• What to work on:
From the records below, collect every line that contains the string "Isophote". Matching is case-sensitive.

• Input material:
>>>>>
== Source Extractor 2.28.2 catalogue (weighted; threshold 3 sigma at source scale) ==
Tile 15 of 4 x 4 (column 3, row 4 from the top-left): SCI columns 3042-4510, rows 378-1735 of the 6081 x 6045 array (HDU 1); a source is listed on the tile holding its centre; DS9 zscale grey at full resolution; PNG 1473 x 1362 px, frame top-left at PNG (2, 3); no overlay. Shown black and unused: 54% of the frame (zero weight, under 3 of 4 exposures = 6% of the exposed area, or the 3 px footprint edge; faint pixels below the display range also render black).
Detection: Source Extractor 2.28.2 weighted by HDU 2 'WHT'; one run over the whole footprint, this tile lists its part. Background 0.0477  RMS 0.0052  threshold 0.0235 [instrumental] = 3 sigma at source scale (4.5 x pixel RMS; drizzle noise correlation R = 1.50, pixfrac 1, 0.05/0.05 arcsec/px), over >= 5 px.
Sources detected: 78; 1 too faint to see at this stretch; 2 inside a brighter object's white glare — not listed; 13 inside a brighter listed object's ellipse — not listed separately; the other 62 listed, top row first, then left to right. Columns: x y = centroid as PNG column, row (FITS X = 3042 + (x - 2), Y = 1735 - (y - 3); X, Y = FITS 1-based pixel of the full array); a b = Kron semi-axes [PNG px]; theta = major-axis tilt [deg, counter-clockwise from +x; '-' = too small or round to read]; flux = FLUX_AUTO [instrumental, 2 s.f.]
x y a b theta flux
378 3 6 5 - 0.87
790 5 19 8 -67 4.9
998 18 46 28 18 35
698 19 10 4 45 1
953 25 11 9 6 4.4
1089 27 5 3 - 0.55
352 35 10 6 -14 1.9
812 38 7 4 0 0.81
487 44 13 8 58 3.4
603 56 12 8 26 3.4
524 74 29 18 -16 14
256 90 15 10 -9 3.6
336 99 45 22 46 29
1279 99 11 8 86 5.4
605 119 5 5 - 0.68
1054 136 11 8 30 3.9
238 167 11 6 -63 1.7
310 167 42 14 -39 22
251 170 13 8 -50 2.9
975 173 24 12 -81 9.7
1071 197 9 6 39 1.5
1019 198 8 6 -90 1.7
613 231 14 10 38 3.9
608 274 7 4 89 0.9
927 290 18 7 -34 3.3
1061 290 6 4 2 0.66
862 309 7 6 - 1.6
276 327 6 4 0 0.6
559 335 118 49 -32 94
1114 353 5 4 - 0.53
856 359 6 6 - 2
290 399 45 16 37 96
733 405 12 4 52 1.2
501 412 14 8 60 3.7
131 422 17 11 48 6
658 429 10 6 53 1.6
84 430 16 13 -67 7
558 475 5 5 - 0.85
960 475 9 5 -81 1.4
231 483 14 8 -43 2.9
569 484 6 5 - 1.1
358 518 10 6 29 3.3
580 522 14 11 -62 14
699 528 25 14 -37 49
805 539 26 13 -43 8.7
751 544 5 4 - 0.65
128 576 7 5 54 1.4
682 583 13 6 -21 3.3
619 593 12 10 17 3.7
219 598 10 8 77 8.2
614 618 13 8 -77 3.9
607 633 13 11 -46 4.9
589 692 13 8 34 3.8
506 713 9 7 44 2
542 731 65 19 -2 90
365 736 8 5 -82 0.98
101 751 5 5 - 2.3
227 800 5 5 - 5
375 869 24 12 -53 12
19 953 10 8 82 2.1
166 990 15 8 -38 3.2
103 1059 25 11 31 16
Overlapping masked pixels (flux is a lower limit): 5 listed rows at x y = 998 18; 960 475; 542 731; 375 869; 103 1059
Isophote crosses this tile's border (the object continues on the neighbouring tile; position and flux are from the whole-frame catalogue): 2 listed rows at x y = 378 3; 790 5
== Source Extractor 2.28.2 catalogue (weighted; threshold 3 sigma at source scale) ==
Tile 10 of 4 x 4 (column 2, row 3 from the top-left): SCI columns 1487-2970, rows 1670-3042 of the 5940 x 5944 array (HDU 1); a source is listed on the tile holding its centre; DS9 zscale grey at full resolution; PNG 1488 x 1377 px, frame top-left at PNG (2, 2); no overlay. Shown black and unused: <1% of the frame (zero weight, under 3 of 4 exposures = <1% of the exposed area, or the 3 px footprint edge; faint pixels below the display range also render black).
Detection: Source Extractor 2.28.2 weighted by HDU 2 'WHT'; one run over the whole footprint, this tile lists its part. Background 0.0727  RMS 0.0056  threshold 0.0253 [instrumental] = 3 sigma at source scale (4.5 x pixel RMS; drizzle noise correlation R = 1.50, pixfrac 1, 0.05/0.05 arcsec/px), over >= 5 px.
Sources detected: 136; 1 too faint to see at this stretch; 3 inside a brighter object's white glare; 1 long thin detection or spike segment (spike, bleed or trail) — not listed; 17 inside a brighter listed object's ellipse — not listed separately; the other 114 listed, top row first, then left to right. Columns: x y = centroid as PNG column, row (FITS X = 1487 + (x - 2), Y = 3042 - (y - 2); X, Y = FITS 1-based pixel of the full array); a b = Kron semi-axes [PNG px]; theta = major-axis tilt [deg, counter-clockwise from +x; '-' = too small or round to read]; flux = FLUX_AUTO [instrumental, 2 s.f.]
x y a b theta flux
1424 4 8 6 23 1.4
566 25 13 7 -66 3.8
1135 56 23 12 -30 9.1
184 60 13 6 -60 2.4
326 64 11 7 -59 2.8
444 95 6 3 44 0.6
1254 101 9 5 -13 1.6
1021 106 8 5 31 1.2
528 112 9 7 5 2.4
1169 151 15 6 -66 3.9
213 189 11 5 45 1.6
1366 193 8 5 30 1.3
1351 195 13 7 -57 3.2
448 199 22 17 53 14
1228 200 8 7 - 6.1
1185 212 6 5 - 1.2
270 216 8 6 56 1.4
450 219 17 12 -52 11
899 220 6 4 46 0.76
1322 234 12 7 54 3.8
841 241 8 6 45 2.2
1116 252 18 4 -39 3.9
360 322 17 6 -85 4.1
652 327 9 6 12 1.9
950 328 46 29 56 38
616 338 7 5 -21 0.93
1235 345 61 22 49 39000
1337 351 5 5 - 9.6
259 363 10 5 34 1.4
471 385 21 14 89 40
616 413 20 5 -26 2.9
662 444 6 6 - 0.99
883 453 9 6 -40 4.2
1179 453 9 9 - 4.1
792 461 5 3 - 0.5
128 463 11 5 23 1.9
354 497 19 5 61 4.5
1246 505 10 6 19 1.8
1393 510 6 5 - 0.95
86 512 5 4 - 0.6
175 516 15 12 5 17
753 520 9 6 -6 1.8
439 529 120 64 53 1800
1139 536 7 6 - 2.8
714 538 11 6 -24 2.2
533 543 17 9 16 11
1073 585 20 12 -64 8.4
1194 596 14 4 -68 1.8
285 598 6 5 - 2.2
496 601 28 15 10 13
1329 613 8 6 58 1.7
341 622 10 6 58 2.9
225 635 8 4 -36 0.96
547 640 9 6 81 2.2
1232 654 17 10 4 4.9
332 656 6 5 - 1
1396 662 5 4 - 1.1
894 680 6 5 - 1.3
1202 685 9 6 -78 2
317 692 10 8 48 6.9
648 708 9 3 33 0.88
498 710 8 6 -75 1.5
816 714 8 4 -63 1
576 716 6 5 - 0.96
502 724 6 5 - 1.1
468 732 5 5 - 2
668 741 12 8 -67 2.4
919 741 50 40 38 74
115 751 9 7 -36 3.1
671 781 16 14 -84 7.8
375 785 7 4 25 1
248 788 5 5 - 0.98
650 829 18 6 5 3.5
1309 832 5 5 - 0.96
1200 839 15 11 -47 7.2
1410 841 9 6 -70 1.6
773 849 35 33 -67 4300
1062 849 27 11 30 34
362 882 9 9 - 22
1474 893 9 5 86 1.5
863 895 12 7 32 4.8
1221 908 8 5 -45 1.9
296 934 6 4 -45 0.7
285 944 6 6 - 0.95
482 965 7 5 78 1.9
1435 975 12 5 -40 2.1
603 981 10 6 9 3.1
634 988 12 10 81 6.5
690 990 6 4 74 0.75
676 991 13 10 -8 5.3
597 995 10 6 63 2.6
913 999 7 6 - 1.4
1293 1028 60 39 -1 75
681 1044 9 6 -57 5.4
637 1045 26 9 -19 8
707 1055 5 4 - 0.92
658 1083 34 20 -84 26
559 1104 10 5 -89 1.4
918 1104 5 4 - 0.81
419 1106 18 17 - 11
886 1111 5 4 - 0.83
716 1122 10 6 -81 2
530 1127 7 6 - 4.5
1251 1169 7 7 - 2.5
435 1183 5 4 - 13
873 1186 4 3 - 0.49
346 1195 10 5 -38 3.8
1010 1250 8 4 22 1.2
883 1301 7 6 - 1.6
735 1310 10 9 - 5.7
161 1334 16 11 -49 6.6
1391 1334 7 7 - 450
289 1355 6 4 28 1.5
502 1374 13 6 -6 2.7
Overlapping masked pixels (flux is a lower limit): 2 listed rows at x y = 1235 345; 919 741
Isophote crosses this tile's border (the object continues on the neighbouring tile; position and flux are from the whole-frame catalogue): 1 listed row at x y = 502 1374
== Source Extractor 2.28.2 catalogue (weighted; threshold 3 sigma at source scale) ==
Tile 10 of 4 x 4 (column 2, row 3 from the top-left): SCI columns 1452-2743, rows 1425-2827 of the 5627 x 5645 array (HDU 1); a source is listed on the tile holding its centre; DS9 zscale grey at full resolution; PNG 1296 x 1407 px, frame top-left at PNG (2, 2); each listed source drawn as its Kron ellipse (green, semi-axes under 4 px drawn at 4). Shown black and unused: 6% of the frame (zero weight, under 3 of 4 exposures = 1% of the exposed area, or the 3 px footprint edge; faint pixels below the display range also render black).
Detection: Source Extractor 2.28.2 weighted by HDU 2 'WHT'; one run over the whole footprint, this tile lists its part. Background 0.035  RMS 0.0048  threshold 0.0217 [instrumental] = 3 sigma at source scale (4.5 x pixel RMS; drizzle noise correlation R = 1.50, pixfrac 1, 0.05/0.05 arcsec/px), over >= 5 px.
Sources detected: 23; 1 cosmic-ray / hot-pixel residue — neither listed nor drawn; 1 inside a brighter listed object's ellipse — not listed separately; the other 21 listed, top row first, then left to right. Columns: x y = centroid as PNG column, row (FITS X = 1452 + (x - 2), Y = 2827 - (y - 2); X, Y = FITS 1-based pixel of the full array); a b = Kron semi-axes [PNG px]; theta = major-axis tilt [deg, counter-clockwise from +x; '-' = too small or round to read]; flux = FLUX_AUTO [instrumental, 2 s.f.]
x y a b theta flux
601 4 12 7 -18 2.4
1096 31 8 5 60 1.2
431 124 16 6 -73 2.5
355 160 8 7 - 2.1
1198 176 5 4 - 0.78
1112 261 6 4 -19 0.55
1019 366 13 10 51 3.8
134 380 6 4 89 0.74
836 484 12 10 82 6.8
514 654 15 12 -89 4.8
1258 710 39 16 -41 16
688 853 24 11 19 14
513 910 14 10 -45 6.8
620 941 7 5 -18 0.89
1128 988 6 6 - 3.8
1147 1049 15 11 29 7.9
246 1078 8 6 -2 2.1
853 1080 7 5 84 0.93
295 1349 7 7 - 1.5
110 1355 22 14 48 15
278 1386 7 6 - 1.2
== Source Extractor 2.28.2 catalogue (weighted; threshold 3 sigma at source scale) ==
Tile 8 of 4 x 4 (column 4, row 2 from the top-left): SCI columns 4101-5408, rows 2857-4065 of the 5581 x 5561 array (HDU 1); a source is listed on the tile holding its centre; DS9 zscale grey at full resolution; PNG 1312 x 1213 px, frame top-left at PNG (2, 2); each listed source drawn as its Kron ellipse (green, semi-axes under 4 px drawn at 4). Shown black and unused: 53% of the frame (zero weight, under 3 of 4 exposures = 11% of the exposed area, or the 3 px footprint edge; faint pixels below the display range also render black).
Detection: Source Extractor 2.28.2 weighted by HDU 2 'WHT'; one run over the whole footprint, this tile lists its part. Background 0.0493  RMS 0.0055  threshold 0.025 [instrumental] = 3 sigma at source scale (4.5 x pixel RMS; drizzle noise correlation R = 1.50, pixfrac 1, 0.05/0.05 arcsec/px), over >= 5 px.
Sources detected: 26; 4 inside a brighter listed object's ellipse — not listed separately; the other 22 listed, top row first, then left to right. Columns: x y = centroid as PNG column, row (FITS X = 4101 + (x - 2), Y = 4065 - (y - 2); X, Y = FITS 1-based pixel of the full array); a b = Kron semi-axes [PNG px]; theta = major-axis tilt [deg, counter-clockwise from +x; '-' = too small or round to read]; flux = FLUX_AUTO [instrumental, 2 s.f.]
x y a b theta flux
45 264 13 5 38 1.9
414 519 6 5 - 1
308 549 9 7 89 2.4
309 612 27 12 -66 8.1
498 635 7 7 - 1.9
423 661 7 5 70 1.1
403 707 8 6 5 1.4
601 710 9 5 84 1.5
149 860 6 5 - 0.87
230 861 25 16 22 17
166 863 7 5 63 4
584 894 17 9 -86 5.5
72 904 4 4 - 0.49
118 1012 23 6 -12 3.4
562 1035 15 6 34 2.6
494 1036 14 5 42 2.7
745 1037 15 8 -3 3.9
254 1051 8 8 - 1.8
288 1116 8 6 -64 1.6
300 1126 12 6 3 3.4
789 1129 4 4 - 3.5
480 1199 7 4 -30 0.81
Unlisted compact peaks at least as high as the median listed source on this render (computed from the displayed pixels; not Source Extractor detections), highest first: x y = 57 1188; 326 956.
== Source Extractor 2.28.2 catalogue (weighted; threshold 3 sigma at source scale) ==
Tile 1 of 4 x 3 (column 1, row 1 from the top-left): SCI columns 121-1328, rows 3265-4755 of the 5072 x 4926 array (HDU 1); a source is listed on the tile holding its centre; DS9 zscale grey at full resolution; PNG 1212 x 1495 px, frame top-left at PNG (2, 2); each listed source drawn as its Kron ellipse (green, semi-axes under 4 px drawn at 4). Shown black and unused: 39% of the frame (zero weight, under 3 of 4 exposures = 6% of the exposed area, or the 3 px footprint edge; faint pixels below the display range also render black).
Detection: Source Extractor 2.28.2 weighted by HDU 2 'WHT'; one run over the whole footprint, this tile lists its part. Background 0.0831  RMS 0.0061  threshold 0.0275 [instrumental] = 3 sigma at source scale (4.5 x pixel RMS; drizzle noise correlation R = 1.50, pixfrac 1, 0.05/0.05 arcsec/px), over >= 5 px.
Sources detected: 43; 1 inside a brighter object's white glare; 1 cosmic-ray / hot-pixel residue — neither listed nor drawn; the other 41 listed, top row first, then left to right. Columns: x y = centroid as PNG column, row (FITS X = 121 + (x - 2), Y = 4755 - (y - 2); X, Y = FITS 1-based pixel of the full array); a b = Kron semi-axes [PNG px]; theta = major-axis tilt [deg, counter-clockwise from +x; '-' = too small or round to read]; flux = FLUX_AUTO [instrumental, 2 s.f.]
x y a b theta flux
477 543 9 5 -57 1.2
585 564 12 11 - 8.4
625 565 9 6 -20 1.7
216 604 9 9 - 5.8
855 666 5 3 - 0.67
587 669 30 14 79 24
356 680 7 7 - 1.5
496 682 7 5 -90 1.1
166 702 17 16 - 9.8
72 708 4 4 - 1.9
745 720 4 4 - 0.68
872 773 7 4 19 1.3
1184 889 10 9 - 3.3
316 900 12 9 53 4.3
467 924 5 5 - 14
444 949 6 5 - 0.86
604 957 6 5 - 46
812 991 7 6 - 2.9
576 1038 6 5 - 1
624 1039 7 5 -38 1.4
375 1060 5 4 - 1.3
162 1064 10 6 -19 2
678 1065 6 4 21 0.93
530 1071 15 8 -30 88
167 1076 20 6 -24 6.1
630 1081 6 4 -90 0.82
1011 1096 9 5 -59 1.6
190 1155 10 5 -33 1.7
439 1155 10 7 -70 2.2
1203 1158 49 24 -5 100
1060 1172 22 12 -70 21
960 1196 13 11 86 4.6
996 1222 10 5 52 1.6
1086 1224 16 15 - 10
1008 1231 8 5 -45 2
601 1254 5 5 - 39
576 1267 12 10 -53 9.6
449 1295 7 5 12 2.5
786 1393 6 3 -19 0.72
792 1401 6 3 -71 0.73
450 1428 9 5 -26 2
<<<<<
• Response:
Isophote crosses this tile's border (the object continues on the neighbouring tile; position and flux are from the whole-frame catalogue): 2 listed rows at x y = 378 3; 790 5
Isophote crosses this tile's border (the object continues on the neighbouring tile; position and flux are from the whole-frame catalogue): 1 listed row at x y = 502 1374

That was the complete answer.